We are dedicated to advancing the field of cryo-EM structure determination. To help others in their structure determination efforts we make all our algorithm developments available through our open-source program RELION, and provide access to video and slide materials of our locally organised EM-course. The journal Nature recognised our impact by listing Sjors as one of the ten people who mattered in 2014.


The empirical Bayesian approach to single-particle analysis that we developed has been implemented in an open-source program called RELION (for REgularised LIkelihood OptimisatioN). RELION may be downloaded for free from the RELION Wiki.

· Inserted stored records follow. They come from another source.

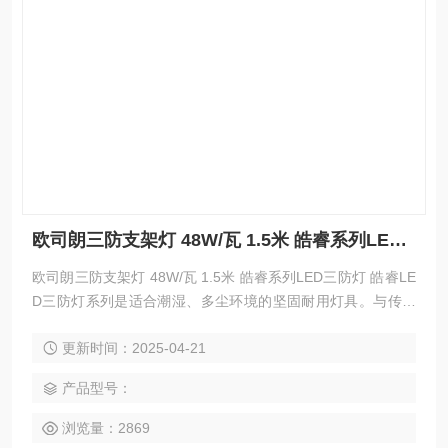
欧司朗三防支架灯 48W/瓦 1.5米 皓睿系列LED三防灯
欧司朗三防支架灯 48W/瓦 1.5米 皓睿系列LED三防灯 皓睿LE
D三防灯系列是适合潮湿、多尘环境的坚固耐用灯具。与传统
的荧光灯管相比，LED技术具有的节能性能。ECOFITZ防水灯
更新时间：2025-04-21
系列是取代半露天式应用中的常规防水灯的理想选择。
产品型号：
浏览量：2869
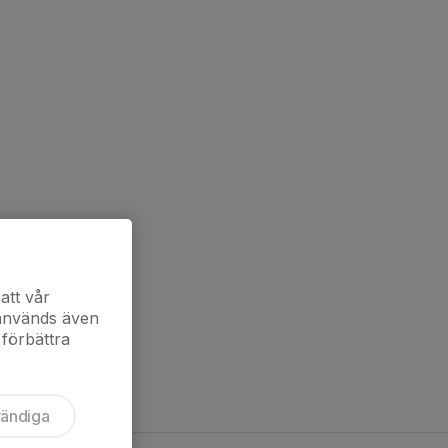
att vår
 används även
 förbättra
vändiga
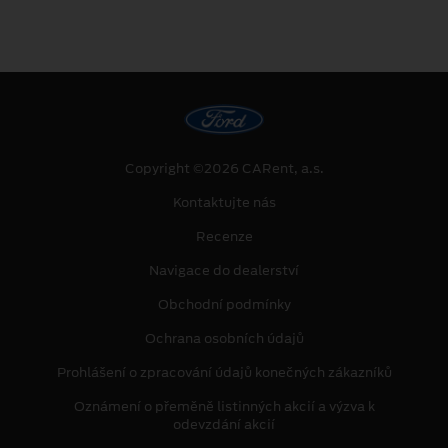
Copyright ©2026 CARent, a.s.
Kontaktujte nás
Recenze
Navigace do dealerství
Obchodní podmínky
Ochrana osobních údajů
Prohlášení o zpracování údajů konečných zákazníků
Oznámení o přeměně listinných akcií a výzva k
odevzdání akcií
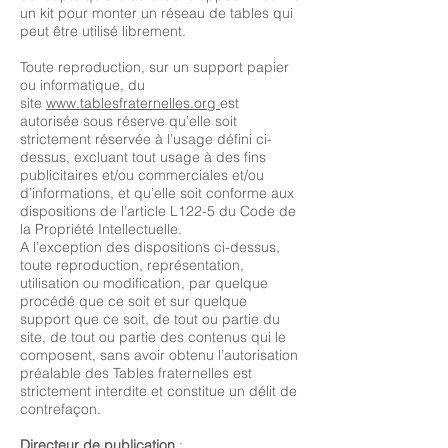
un kit pour monter un réseau de tables qui
peut être utilisé librement.
Toute reproduction, sur un support papier
ou informatique, du
site
www.tablesfraternelles.org
est
autorisée sous réserve qu’elle soit
strictement réservée à l’usage défini ci-
dessus, excluant tout usage à des fins
publicitaires et/ou commerciales et/ou
d’informations, et qu’elle soit conforme aux
dispositions de l’article L122-5 du Code de
la Propriété Intellectuelle.
A l’exception des dispositions ci-dessus,
toute reproduction, représentation,
utilisation ou modification, par quelque
procédé que ce soit et sur quelque
support que ce soit, de tout ou partie du
site, de tout ou partie des contenus qui le
composent, sans avoir obtenu l’autorisation
préalable des Tables fraternelles est
strictement interdite et constitue un délit de
contrefaçon.
Directeur de publication
:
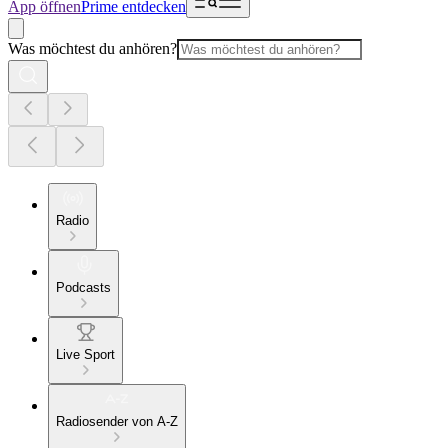
App öffnen
Prime entdecken
Was möchtest du anhören?
Radio
Podcasts
Live Sport
Radiosender von A-Z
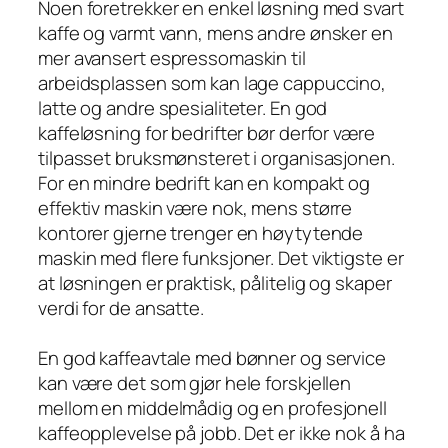
Noen foretrekker en enkel løsning med svart
kaffe og varmt vann, mens andre ønsker en
mer avansert espressomaskin til
arbeidsplassen som kan lage cappuccino,
latte og andre spesialiteter. En god
kaffeløsning for bedrifter bør derfor være
tilpasset bruksmønsteret i organisasjonen.
For en mindre bedrift kan en kompakt og
effektiv maskin være nok, mens større
kontorer gjerne trenger en høytytende
maskin med flere funksjoner. Det viktigste er
at løsningen er praktisk, pålitelig og skaper
verdi for de ansatte.
En god kaffeavtale med bønner og service
kan være det som gjør hele forskjellen
mellom en middelmådig og en profesjonell
kaffeopplevelse på jobb. Det er ikke nok å ha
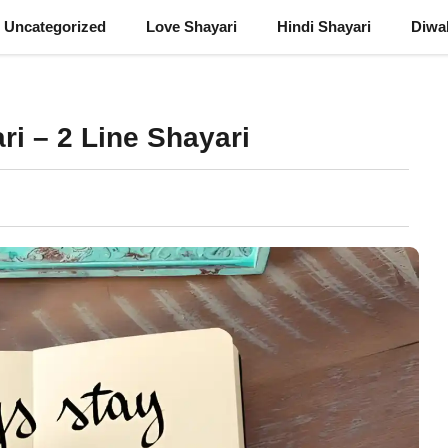
Uncategorized
Love Shayari
Hindi Shayari
Diwal
ri – 2 Line Shayari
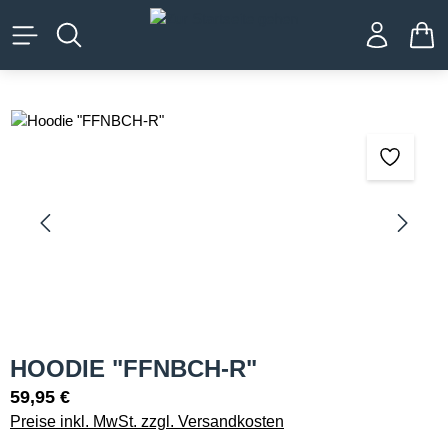
alt springen
WA
Bildergalerie überspringen
HOODIE "FFNBCH-R"
59,95 €
Preise inkl. MwSt. zzgl. Versandkosten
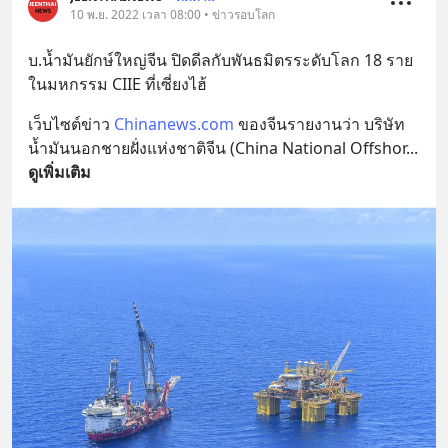
10 พ.ย. 2022 เวลา 08:00 • ข่าวรอบโลก
บ.น้ำมันยักษ์ใหญ่จีน ปิดดีลกับพันธมิตรระดับโลก 18 ราย 
ในมหกรรม CIIE ที่เซี่ยงไฮ้
เว็บไซต์ข่าว 
Chinanews.com
 ของจีนรายงานว่า บริษัท
น้ำมันนอกชายฝั่งแห่งชาติจีน (China National Offshor
... 
ดูเพิ่มเติม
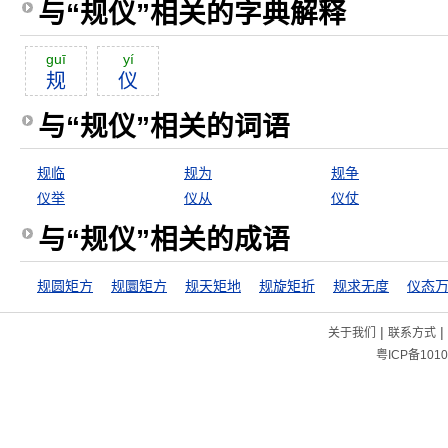
与“规仪”相关的字典解释
guī
yí
规
仪
与“规仪”相关的词语
规临
规为
规争
仪举
仪从
仪仗
与“规仪”相关的成语
规圆矩方
规圜矩方
规天矩地
规旋矩折
规求无度
仪态
|
|
关于我们
联系方式
粤ICP备1010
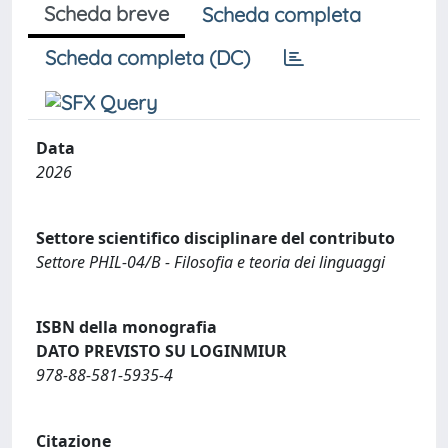
Scheda breve
Scheda completa
Scheda completa (DC)
Data
2026
Settore scientifico disciplinare del contributo
Settore PHIL-04/B - Filosofia e teoria dei linguaggi
ISBN della monografia
DATO PREVISTO SU LOGINMIUR
978-88-581-5935-4
Citazione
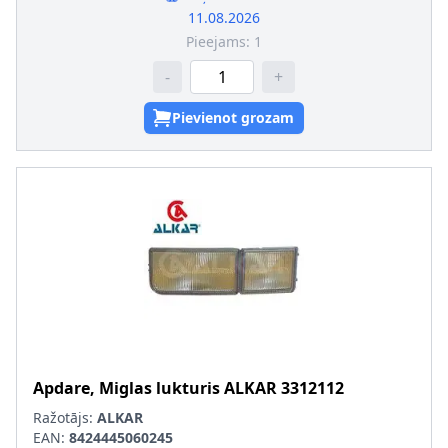
11.08.2026
Pieejams:
1
-
+
Pievienot grozam
Apdare, Miglas lukturis
ALKAR
3312112
Ražotājs:
ALKAR
EAN:
8424445060245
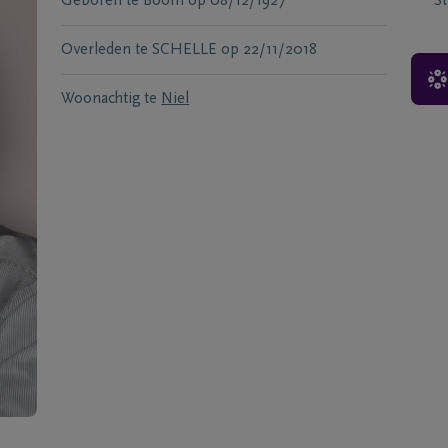
Geboren te
Boom
op
08/12/1927
S
Overleden te
SCHELLE
op
22/11/2018
Woonachtig te
Niel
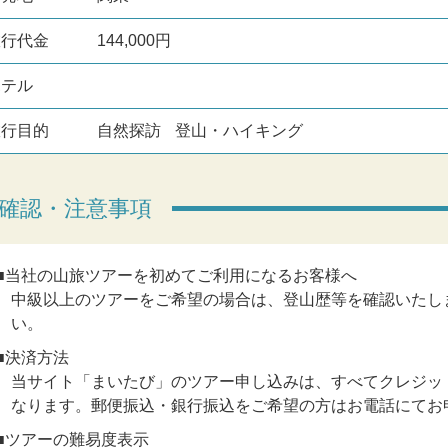
旅行代金
144,000円
ホテル
旅行目的
自然探訪
登山・ハイキング
確認・注意事項
■当社の山旅ツアーを初めてご利用になるお客様へ
中級以上のツアーをご希望の場合は、登山歴等を確認いたし
い。
■決済方法
当サイト「まいたび」のツアー申し込みは、すべてクレジット
なります。郵便振込・銀行振込をご希望の方はお電話にてお
■ツアーの難易度表示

RELION played a crucial role in our demonstration that cryo-EM structures to near-atomic resolution may be obtained from only several tens of thousands of particles, and continues to produce great structures in our lab: see our structures for an overview. Many groups world wide have reported structures that were calculated using RELION. An interesting, early result came from the group of Joachim Frank, the original developer of the SPIDER software. Reprocessing of old, film data on a ribosomal pre-termination complex in his group led to a resolution improvement from 18 Angstroms in SPIDER to 9.7 Angstroms in RELION. The almost doubling of resolution compared to previously existing software illustrates that, apart from the major contribution of direct-electron detectors, RELION also played an important role in the cryo-EM "resolution revolution".

LMB EM-course

With the recent advances in cryo-EM structure determination, we find that an ever increasing number of people want to learn about it. To aid those new to the field, together with Lori Passmore and Paula daFonseca, we organized a course at LMB that covers the theoretical basis of modern cryo-EM structure determination. The slides and professionally edited videos of all ten lectures in this course may be downloaded for free from here.


RELION-2.0-beta released

Download from here

RELION provides a Bayesian approach to single-particle refinement. As such, it may be used to obtain reference-free 2D class averages, unsupervised 3D classifications, or state-of-the-art high-resolution refinements, all with minimal user intervention. The 2.0 release uses GPU acceleration to greatly enhance speed, implements a workflow engine, and has functionality for helical processing.